Passage shown:
========

As for improving the non-consensus code to handle full blocks more
gracefully. This is something I'm very interested in, block size increase
or not. Perhaps I shouldn't hijack this thread, but maybe there are others
who also believe this would ameliorate some of the time pressure for
deciding on a block size increase.
What is it that you would like to see improved?
The fee estimation code that is included for 0.11 will give much more
accurate fee estimates, which should allow adding the correct fee to a
transaction to see it likely to be confirmed in a reasonable time. For
further improvements:
- There has recently been attention to overhauling the block creation and
mempool limiting code in such a way that actual outstanding queues to be
included in a block could also be incorporated in fee estimation. See
https://github.com/bitcoin/bitcoin/pull/6281.
- CPFP and RBF are candidates for inclusion in core soon, both of which
could be integrated into transaction processing to handle the edge cases
where a priori fee estimation fails. See
https://github.com/bitcoin/bitcoin/pull/1647 and
https://github.com/bitcoin/bitcoin/pull/6176
I know there has been much discussion of fee estimation not working for SPV
clients, but I believe several independent servers which were serving the
estimates from full nodes would go a long way towards allowing that
information to be used by SPV clients even if its not a completely
decentralized solution. See for example
http://core2.bitcoincore.org/smartfee/latest.json
On Mon, Jun 15, 2015 at 8:08 PM, Aaron Voisine <voisine at gmail.com> wrote:
> Wasn't the XT hard fork proposed as a last resort, should the bitcoin-core
> maintainers simply refuse to lift the 1Mb limit? No one wants to go that
> route. An alternate hard-fork proposal like BIP100 that gets consensus, or
> a modified version of gavin's that ups the limit to 8Mb instead of 20Mb, or
> hell even some major changes to the non-consunsus code to make it
> adequately handle the situation when blocks fill up, and allow wallet
> software to continue working with a send-and-forget use pattern, any of
> these would be enough to avoid the need for an XT only hard-fork.

========

Exercise 1:
Decide whether each statement below agrees with the mailing-list message, answering yes or no and quoting the words that settle it.
(a) The fee estimation code included for 0.11 is expected to give much more accurate fee estimates.
(b) The modified version of gavin's proposal mentioned in the quoted message raises the limit to 20Mb.
(c) The writer calls several independent servers serving estimates from full nodes a completely decentralized solution.
Exercise 2:
Answer these questions from the mailing-list message:
(a) Which two mechanisms are named as candidates for inclusion in core soon?
(b) On what date and at what time was the quoted message written?
(c) What alternate hard-fork proposal is named in the quoted message?

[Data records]
========

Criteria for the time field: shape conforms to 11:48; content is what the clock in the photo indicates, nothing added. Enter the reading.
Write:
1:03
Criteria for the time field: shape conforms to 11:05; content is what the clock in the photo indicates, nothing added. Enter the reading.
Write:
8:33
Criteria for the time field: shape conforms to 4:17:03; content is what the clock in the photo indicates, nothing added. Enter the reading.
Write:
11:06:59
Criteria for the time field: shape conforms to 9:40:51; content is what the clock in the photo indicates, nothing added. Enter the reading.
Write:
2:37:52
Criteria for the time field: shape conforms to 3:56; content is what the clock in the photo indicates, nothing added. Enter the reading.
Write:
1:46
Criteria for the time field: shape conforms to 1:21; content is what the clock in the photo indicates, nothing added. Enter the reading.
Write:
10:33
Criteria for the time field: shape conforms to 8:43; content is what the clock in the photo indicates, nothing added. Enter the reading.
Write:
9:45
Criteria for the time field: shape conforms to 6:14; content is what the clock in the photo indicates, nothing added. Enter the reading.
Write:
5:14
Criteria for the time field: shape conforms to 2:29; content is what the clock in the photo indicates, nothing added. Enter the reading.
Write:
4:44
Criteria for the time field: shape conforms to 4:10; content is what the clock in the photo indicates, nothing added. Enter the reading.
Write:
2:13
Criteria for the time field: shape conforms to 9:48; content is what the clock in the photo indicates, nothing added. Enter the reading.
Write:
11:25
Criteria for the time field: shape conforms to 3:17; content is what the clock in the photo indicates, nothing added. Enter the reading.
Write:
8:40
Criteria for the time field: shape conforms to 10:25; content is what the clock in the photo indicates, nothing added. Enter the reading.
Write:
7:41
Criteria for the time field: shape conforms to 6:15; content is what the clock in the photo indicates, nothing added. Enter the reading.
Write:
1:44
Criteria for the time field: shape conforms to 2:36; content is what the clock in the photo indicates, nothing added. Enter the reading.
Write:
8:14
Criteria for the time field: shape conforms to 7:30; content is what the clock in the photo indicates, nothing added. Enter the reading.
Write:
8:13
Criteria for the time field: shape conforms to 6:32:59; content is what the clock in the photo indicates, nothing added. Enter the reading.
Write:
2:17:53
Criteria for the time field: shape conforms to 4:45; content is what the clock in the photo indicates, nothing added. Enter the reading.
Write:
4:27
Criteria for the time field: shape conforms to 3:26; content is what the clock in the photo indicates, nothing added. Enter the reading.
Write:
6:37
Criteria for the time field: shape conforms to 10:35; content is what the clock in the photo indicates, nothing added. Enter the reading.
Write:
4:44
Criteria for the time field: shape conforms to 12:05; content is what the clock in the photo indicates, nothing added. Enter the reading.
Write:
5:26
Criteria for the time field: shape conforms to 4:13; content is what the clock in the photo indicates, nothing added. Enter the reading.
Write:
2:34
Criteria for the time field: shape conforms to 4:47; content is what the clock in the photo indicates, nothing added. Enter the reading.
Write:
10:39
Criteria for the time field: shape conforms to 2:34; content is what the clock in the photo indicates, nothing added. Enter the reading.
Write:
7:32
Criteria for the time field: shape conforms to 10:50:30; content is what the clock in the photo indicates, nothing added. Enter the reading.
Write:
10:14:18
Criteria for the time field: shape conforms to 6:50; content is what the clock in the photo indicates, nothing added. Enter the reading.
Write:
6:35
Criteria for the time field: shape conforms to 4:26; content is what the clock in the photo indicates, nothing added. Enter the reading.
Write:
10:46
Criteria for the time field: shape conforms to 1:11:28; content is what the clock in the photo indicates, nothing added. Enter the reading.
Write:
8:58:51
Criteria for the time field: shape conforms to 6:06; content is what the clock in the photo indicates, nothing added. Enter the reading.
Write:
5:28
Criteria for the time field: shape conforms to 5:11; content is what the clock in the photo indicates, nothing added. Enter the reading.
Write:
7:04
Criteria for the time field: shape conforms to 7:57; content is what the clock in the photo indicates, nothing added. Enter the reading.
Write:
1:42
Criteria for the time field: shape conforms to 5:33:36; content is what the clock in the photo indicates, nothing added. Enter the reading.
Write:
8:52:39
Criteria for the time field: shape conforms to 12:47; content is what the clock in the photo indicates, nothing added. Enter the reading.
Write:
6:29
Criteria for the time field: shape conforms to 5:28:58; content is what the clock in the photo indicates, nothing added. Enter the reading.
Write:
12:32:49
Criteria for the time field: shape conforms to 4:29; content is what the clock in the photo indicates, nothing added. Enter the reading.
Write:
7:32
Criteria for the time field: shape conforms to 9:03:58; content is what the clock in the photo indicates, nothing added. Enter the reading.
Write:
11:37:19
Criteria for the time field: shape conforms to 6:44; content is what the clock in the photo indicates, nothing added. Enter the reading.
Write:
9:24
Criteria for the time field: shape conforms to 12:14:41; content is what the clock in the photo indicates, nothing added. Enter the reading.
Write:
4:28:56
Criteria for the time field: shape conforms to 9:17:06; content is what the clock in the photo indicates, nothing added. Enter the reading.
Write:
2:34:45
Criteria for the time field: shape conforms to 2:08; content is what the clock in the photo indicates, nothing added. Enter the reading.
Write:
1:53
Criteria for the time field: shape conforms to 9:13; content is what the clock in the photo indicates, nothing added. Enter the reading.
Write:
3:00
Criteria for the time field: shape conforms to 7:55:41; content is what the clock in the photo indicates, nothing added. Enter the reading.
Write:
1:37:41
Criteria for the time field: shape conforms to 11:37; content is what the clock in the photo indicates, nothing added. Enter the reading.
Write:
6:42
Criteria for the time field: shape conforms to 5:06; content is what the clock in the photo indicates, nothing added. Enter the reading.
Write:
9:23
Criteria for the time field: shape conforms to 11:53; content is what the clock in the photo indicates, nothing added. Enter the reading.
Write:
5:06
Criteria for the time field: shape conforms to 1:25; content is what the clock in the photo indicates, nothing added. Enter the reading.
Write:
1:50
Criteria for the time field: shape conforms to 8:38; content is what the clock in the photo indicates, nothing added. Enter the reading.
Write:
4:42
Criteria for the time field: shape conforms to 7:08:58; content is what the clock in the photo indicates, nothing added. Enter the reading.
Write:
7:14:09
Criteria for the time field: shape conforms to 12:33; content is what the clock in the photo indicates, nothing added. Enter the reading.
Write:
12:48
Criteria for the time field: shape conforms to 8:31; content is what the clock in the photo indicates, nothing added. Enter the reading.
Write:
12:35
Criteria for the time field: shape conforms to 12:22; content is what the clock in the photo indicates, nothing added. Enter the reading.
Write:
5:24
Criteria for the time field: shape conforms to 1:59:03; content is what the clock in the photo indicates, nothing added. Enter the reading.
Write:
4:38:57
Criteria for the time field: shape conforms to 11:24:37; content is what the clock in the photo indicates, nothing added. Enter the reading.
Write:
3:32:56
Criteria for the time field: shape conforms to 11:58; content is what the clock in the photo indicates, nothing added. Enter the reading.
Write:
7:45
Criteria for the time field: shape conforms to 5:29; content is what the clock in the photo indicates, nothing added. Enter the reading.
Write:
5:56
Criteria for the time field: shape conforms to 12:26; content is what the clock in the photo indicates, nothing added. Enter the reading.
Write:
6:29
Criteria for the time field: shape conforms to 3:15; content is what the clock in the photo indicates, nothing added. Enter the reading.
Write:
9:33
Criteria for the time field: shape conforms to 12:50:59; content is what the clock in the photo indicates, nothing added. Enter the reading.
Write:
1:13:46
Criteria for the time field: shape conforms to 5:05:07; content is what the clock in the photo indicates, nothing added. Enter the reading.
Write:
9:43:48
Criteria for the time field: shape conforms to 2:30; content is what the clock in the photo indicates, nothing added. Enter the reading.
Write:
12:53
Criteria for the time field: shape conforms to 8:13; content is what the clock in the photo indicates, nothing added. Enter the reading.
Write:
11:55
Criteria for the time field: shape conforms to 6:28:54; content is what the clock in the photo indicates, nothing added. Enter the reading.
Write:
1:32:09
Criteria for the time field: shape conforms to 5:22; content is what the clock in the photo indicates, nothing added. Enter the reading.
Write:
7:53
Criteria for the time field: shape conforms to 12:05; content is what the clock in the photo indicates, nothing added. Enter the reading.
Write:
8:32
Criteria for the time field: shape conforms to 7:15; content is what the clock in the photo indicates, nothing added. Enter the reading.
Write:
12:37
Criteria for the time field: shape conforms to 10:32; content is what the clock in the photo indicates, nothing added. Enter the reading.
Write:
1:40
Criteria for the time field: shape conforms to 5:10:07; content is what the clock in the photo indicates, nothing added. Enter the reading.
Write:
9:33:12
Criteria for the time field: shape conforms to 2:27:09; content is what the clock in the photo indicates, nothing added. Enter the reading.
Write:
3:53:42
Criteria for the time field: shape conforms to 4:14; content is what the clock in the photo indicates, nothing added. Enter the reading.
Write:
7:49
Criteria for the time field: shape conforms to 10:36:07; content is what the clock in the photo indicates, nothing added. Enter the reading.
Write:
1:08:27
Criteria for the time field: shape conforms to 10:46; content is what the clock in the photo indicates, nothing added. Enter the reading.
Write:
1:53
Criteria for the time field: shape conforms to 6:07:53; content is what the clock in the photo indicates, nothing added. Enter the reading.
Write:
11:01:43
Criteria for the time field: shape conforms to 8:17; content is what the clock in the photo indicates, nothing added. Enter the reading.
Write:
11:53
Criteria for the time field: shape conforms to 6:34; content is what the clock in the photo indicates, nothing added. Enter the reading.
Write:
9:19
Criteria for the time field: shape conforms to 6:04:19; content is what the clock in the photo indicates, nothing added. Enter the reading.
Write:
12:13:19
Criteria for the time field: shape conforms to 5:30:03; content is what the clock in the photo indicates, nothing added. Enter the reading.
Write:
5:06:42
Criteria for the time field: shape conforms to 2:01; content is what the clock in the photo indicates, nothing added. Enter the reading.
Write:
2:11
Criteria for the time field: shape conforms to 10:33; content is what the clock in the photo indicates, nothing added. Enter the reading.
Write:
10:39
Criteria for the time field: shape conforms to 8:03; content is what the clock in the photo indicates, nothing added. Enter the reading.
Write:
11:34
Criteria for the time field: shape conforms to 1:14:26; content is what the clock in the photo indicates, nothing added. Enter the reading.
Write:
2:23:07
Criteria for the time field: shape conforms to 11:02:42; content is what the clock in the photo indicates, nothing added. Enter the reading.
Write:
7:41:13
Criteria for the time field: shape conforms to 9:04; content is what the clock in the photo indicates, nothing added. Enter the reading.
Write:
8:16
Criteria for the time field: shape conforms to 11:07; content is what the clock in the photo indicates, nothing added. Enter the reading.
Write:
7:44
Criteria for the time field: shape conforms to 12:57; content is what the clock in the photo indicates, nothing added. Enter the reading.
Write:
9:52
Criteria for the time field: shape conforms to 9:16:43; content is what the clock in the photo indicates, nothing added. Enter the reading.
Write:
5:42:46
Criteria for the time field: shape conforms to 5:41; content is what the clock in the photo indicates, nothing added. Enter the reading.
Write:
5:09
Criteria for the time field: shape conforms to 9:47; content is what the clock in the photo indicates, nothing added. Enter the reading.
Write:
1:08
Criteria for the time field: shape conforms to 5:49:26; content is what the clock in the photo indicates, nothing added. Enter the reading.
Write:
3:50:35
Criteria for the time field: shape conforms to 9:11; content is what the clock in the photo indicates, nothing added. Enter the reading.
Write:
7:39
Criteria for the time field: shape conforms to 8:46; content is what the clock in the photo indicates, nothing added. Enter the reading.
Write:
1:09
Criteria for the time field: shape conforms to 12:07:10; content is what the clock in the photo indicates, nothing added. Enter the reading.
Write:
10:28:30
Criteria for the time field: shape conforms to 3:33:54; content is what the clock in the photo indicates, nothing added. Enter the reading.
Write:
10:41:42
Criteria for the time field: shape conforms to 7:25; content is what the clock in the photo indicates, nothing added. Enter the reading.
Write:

========

Exercise output 1:
(a) Yes: "The fee estimation code that is included for 0.11 will give much more accurate fee estimates"
(b) No: "a modified version of gavin's that ups the limit to 8Mb instead of 20Mb"
(c) No: "even if its not a completely decentralized solution"

Exercise output 2:
(a) CPFP and RBF
(b) Mon, Jun 15, 2015 at 8:08 PM
(c) BIP100